## Instructions
• 1. Say whether each statement agrees with the press release on pre-employment behavioral screening, answering yes or no and quoting the deciding words from it: (a) The case study analyzes responses from 500 completed applicant questionnaires. (b) The questionnaires in the case study span twelve categories. (c) Verensics uses rule-based, AI-powered questionnaires to assess personnel risk.
• 2. Proceed with the press release on pre-employment behavioral screening, beginning after its last sentence.

## Source text
Verensics Publishes Private-Sector Case Study on Pre-Employment Behavioral Screening
AI surveys reveal applicant self-reported misconduct risks often missed by resumes, background investigations, and reference checks
Our ability to gain insight into a candidate’s character and integrity has also consistently saved us in ways that are difficult to quantify.”
ATLANTA, GA, UNITED STATES, March 13, 2026 /EINPresswire.com/ -- Verensics, a software company that uses rule-based, AI-powered questionnaires to assess personnel risk across the employee life cycle, has published a private-sector case study examining how pre-employment behavioral screening can surface misconduct risk indicators that are not revealed through resumes, interviews or references.— Brady Roberts, Chief Operating Officer at Emergent Risk International
The case study, “Pre-Employment Behavioral Screening to Prevent Workplace Misconduct: Private Sector Case Study,” analyzes self-reported responses from 500 completed applicant questionnaires across eight categories: internal theft, workplace violence, bribery, sexual harassment, illegal drugs and alcohol, bullying, confidential information and reporting reliability.

Segments of a question dataset:

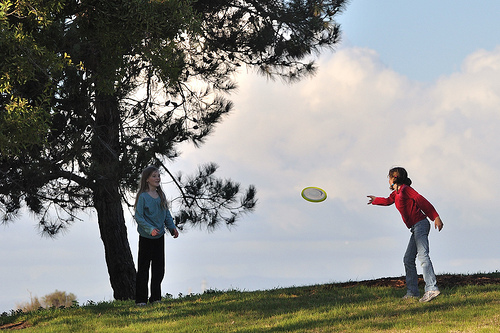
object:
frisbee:
[300, 187, 327, 203]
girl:
[366, 166, 446, 304]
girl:
[134, 166, 180, 304]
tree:
[1, 0, 350, 300]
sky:
[1, 0, 499, 313]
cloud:
[168, 0, 500, 222]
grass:
[1, 269, 500, 332]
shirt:
[134, 190, 176, 237]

## Task-by-task answers
• 1.
(a) Yes: "analyzes self-reported responses from 500 completed applicant questionnaires"
(b) No: "across eight categories"
(c) Yes: "uses rule-based, AI-powered questionnaires to assess personnel risk"

• 2.
“Organizations often do a solid job validating skills and experience, but high-consequence risk is frequently behavioral,” said Russ Law, Founder & CEO of Verensics. “This case study shows how structured pre-employment behavioral screening can surface meaningful risk signals early, so teams can make more informed decisions, protect culture, and reduce preventable downstream investigations.”
The report highlights examples of disclosures and attitudes that employers should consider red flags. Among the findings: 0.8% of applicants reported prior theft of company equipment or supplies, and 5.6% expressed permissive attitudes toward stealing and/or covering it up. In another category, 4.0% reported driving under the influence of illegal drugs, and 3.0% said they would cover for a coworker using illegal drugs at work.
On workplace safety and confidentiality, the case study noted that 0.4% reported making a threatening phone call to a workplace after being fired, and 1.4% said they would not report a colleague planning violence at work. It also found 1.8% reported passing inside information they agreed not to disclose, and 1.8% said they would not report proprietary information leaks.
Verensics’ approach is designed to collect what it calls human intelligence (HUMINT) directly from candidates and employees by using adaptive questionnaires that follow up based on responses, with the goal of giving hiring and risk teams clearer insight earlier in the process.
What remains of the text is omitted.